Aux Etats-Unis, les révoltes étudiantes, se cristallisant autour du refus de la guerre au Vietnam, se multiplient sur les campus américains dès 1964 - et plus encore à partir de 1967 - et font l'objet d'une répression violente : dans plusieurs villes les policiers et miliciens tirent sur les étudiants désarmés et font de nombreux morts. Tandis que les noirs victimes d'un apartheid de fait et - au mieux - considérés avec paternalisme, se heurtent à une répression encore plus dure en tentant de faire valoir leurs droits (la plupart des leaders seront assassinés).

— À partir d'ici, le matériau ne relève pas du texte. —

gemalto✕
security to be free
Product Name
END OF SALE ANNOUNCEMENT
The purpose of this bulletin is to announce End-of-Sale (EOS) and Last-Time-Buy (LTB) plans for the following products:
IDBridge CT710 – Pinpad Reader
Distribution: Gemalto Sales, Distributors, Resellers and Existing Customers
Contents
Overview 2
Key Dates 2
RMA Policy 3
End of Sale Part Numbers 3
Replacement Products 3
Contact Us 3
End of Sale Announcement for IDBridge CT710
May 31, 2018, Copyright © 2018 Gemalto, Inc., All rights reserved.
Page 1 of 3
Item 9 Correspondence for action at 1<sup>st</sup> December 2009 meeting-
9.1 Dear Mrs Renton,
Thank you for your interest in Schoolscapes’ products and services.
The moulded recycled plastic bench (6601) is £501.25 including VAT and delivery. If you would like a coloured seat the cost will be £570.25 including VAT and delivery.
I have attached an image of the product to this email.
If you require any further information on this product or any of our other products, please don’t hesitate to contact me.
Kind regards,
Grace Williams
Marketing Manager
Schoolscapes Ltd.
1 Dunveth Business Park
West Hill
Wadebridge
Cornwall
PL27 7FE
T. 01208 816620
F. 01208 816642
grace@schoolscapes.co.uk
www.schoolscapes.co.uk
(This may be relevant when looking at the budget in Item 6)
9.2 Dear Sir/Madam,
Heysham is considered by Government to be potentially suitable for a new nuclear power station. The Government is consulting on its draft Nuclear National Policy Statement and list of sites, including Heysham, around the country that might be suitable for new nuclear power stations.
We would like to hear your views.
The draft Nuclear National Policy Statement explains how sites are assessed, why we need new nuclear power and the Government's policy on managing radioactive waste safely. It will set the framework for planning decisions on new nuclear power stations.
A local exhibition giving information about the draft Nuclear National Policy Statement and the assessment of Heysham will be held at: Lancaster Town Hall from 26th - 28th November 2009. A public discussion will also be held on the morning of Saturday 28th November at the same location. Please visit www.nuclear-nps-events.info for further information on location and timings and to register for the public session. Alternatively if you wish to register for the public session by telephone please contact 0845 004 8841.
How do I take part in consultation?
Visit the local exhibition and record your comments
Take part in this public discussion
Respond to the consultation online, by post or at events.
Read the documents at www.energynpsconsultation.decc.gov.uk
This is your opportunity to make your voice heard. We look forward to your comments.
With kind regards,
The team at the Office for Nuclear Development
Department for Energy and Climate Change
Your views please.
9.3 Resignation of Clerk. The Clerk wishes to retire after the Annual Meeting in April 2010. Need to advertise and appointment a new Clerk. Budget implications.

La révolte contre la guerre sera aussi portée par le mouvement pacifiste hippie ("Peace and love") véritable révolution culturelle et populaire issue de la jeunesse. Ce mouvement, marqué par l'influence des poètes de la "Beat génération", des cultures orientales et par celle des amérindiens, véhicule une puissante utopie remettant en cause les fondements de la société occidentale capitaliste et puritaine. Libre sexualité, vie communautaire, drogues "psychédéliques", mystiques orientales, sont autant d'expériences foisonnantes vers une conception radicalement autre de la société et de la vie. Le point culminant en sera l'éphémère "Summer of love" de l'été 1967 à San Francisco.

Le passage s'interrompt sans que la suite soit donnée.